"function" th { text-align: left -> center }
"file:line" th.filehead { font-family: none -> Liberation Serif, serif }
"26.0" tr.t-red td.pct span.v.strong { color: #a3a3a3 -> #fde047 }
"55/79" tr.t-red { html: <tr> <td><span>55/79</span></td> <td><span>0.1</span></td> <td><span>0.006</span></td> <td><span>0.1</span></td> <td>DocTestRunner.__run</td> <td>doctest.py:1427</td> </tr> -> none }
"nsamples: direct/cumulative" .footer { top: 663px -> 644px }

───

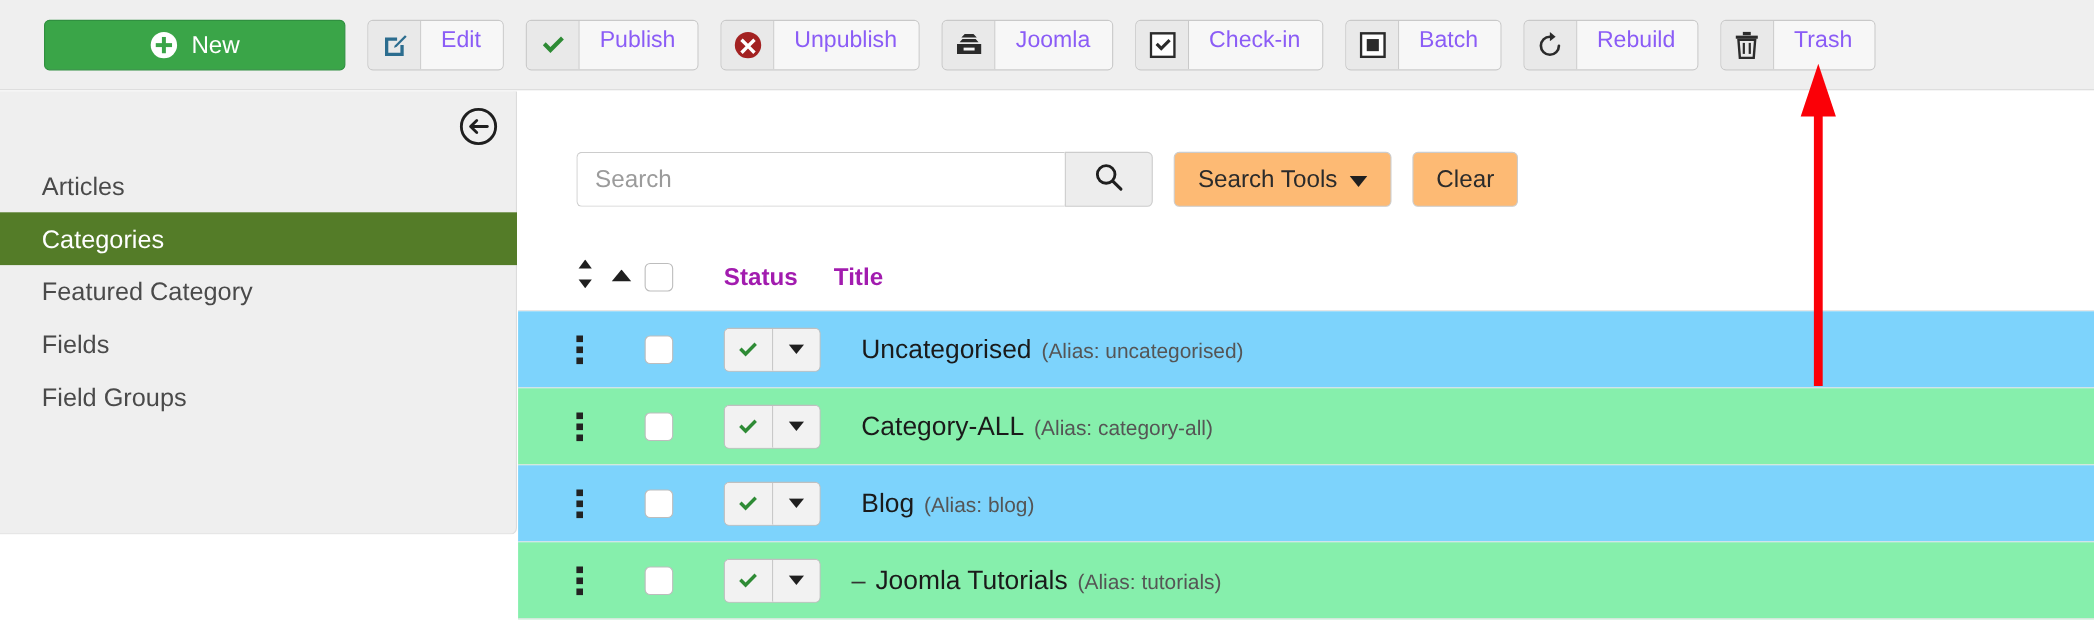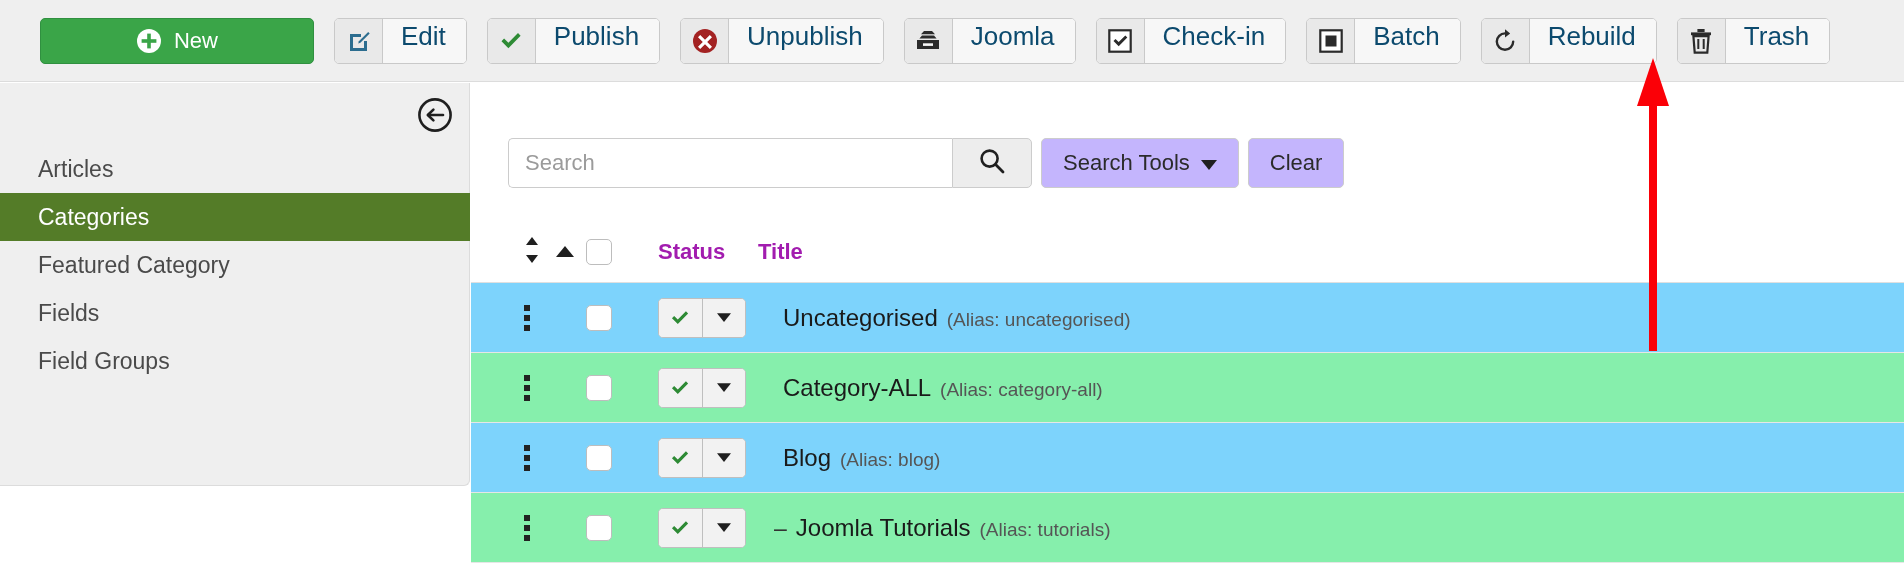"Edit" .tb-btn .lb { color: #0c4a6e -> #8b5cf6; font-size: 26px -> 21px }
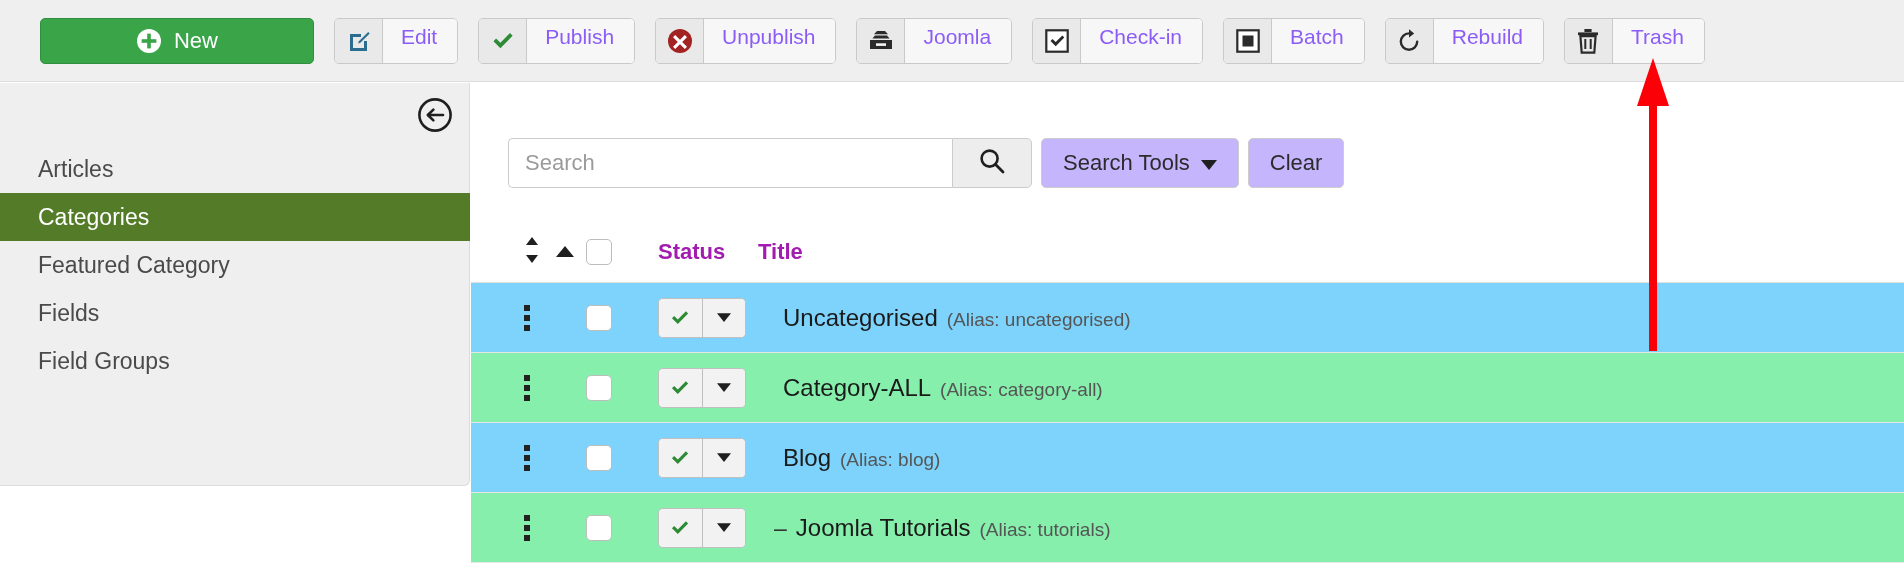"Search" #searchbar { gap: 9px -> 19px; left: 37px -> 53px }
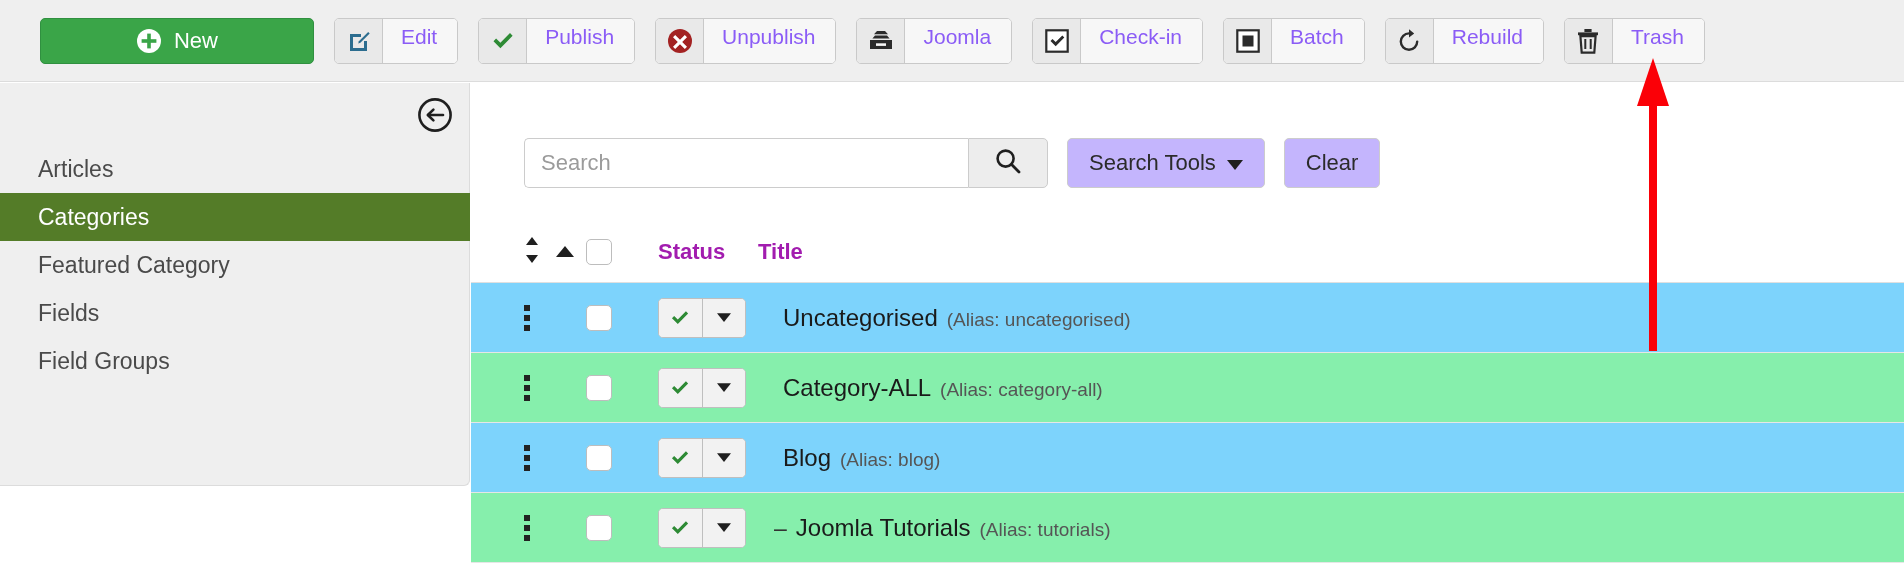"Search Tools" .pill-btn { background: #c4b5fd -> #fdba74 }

───

Task instructions –
Set down, exactly as written above, each line from the one with "gap: 9px ->" through the one with "background: #c4b5fd ->", and skip the pictures.

Output of the task –
"Search" #searchbar { gap: 9px -> 19px; left: 37px -> 53px }
"Search Tools" .pill-btn { background: #c4b5fd -> #fdba74 }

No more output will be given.